**PROMPT A**:
In the body paragraph of the blog post on television shows, the writer names the shows they watch or enjoy. List every one of them.
**PROMPT B**:
Answer these questions from the blog post on television shows:
(i) On what date was the post written?
(ii) According to the writer, how has Scrubs lately been trying to make old jokes funny?
(iii) What two kinds of humor does the writer say Ugly Betty combines?
**PROMPT C**:
Proceed with the blog post on television shows, picking up after its last sentence.

(PROVIDED TEXT)

Monday, November 26, 2007

Nip / Tuck

Though I rarely get to watch TV these days, there are shows I enjoy. Scrubs, for example, I find amusing, witty, and poignant. I should say rather I found it that way (past tense), because it seems like lately the show has been recycling old jokes and trying too hard to make them funny, mostly by reducing the characters from sympathetic, endearingly flawed people to mere caricatures. You might say this represents the inevitable and standard bow to the lowest common denominator. I also watch The Office, largely because it makes lowbrow humor the subject of highbrow, satiric humor, and presents in its characters archetypes rather than caricatures. Another show I enjoy is Ugly Betty. Artistically, this show has big fish to fry: it combines a satiric portrayal of high-fashion society with situationally comedic family humor; it also delves wisely and uncomfortably into the pain wrought by selfishness within friendships and families. Such shows both provide a comedic escape from drudgery while also--to varying degrees--presenting worthwhile themes and stories.

(End PROVIDED TEXT)
(RECORDS SUPPLIED)

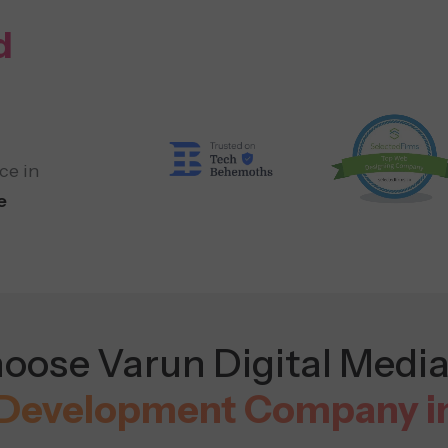
d
ce in
e
ose Varun Digital Media
Development Company i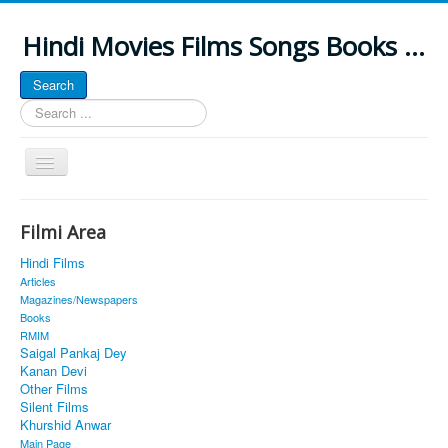
Hindi Movies Films Songs Books ...
Search
Search
...
Toggle
Navigation
Home
Filmi Area
About
Hindi Films
Classic Site
Articles
Magazines/Newspapers
MUSINGS
Books
RMIM
ALL POSTED SONGS
Saigal Pankaj Dey
Kanan Devi
PUBLISHED BOOKS
Other Films
Silent Films
Khurshid Anwar
Main Page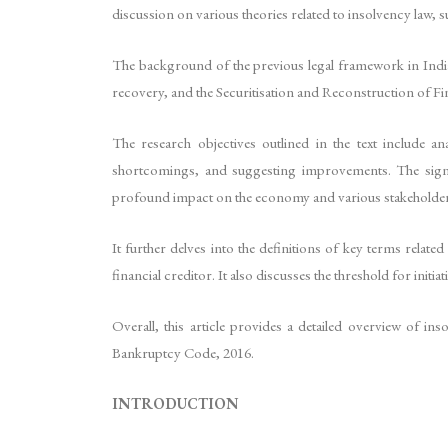
discussion on various theories related to insolvency law, 
The background of the previous legal framework in India
recovery, and the Securitisation and Reconstruction of Fi
The research objectives outlined in the text include
shortcomings, and suggesting improvements. The signi
profound impact on the economy and various stakeholder
It further delves into the definitions of key terms rela
financial creditor. It also discusses the threshold for ini
Overall, this article provides a detailed overview of i
Bankruptcy Code, 2016.
INTRODUCTION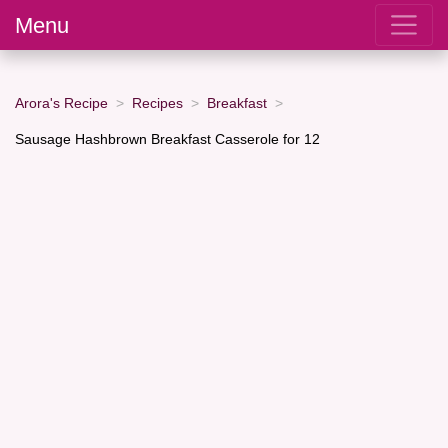
Menu
Arora's Recipe
Recipes
Breakfast
Sausage Hashbrown Breakfast Casserole for 12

(End RECORDS SUPPLIED)

**EXPECTED OUTPUT A**:
Scrubs, The Office, Ugly Betty

**EXPECTED OUTPUT B**:
(i) Monday, November 26, 2007.
(ii) Mostly by reducing the characters from sympathetic, endearingly flawed people to mere caricatures.
(iii) A satiric portrayal of high-fashion society and situationally comedic family humor.

**EXPECTED OUTPUT C**:
What, then, can I possibly find attractive about Nip / Tuck? This show is probably best known for occasional nudity, shocking references to sex, and a cruel veneration of sexual beauty. It offers very little that's light-hearted or funny. Yet between the lines of its biting and sometimes malicious script I detect a bitter satire.

No doubt there are viewers who find Nip / Tuck titillating. I certainly don't, because the tone of the story is grimly self-aware. The characters endlessly hurt each other in their desperate quest to be alluring and to conquer others. Moreover, the characters endlessly struggle, realistically, with the pain their lifestyle wreaks on them. A wasteland of broken relationships and cookie-cutter ideal beauty, Nip / Tuck pulls no punches revealing the true ugliness of our collective and selfish vanity.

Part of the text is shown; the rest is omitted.